Adjectives come in three forms, also called degrees. An adjective in its normal or usual form is called a positive degree adjective. There are also the comparative and superlative degrees, which are used for comparison, as in the following examples:PositiveComparativeSuperlativesweetsweetersweetestbadworseworstefficientmore efficientmost efficientA common error in using adjectives and adverbs arises from using the wrong form of comparison. To compare two things, always use a comparative adjective:Example: She is the cleverer of the two women (never cleverest)The word cleverest is what is called the superlative form of clever. Use it only when comparing three or more things:Example: She is the cleverest of them all.Incorrect: Chocolate or vanilla: which do you like best?Correct: Chocolate or vanilla: which do you like better?

7. When this, that, these, and those are pursued by a noun, they are adjectives. When they appear without a noun following them, they are pronouns.Examples:This building is for lease.This is an adjective.This is for lease.This is a pronoun.

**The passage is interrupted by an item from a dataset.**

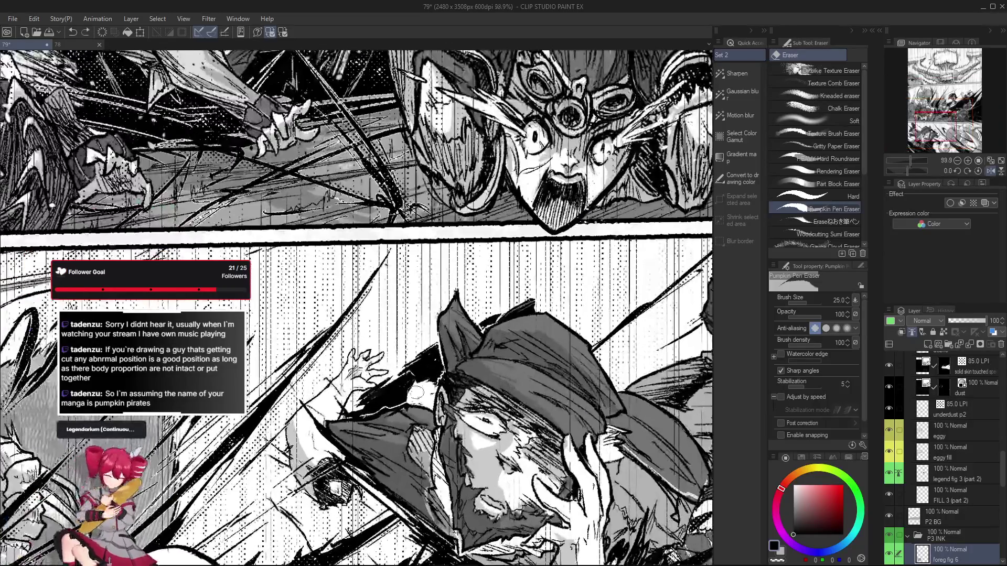
scroll(417, 394, "down", 3)
scroll(443, 373, "up", 2)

6. Adjectives come in three forms. An adjective in its normal form is called a positive degree adjective. There are also the comparative and superlative degrees, which are used for comparison. Examples:Positive Comparative Superlativesweet sweeter sweetestsad sadder saddest adequate more adequate most adequateA frequent error in using adjectives and adverbs appear from using the wrong form of comparison. If you compare two things, always use a comparative adjective.The word cleverest is what is called the superlative form of clever. Use it only when you are comparing three or more things.